GIVEN ENTRIES below:
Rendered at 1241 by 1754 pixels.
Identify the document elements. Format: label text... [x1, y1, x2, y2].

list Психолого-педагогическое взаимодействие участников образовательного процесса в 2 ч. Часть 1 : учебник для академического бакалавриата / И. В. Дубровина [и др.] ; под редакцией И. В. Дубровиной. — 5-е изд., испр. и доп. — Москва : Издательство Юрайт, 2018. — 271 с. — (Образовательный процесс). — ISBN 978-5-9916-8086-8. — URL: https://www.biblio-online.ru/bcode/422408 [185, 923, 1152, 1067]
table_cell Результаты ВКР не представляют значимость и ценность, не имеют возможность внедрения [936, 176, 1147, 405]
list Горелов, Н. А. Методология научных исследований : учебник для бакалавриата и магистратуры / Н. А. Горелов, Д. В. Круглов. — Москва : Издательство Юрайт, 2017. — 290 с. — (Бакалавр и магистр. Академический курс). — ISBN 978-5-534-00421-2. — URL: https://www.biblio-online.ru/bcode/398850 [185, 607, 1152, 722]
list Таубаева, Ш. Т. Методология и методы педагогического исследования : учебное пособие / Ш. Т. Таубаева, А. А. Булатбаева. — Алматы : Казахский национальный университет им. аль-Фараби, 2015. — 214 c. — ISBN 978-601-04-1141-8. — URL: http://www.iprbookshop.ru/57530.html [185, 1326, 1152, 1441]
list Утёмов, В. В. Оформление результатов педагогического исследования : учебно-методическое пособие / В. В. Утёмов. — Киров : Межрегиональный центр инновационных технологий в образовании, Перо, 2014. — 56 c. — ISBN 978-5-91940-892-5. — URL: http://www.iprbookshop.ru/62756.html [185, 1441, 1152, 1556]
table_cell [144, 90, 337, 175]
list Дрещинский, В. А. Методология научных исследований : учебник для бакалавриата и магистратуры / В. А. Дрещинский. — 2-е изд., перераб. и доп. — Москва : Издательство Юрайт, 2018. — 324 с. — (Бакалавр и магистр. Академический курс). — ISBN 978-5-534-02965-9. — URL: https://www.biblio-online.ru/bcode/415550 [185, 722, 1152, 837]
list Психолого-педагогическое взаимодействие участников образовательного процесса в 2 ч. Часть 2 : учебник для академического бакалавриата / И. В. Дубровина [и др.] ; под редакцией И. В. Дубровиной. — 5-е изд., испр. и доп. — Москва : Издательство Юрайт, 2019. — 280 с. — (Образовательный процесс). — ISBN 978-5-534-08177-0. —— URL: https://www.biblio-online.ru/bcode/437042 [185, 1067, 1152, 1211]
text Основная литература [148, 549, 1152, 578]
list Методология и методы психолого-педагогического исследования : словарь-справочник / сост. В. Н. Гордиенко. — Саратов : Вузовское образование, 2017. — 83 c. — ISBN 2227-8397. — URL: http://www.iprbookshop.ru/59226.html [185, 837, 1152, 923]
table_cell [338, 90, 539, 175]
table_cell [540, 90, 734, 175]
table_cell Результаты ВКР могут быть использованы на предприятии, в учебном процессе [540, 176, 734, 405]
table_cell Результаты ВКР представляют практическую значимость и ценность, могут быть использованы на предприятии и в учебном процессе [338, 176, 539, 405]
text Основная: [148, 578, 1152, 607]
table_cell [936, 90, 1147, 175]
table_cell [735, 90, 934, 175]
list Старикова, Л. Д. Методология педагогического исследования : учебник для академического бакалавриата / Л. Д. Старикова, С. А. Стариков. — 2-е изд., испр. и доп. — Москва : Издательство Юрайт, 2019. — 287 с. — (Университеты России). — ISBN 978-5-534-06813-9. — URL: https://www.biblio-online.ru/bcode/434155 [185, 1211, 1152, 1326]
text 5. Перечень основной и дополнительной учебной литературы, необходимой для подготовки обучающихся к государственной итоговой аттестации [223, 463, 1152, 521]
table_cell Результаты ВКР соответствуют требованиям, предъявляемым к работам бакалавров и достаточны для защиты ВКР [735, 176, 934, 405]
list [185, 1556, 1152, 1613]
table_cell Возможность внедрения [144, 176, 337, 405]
End of GIVEN ENTRIES.
### GOAL OF THE EXERCISE
In the entries above, find each line that has the word "представляют". Copy it.

### TASK OUTPUT
table_cell Результаты ВКР не представляют значимость и ценность, не имеют возможность внедрения [936, 176, 1147, 405]
table_cell Результаты ВКР представляют практическую значимость и ценность, могут быть использованы на предприятии и в учебном процессе [338, 176, 539, 405]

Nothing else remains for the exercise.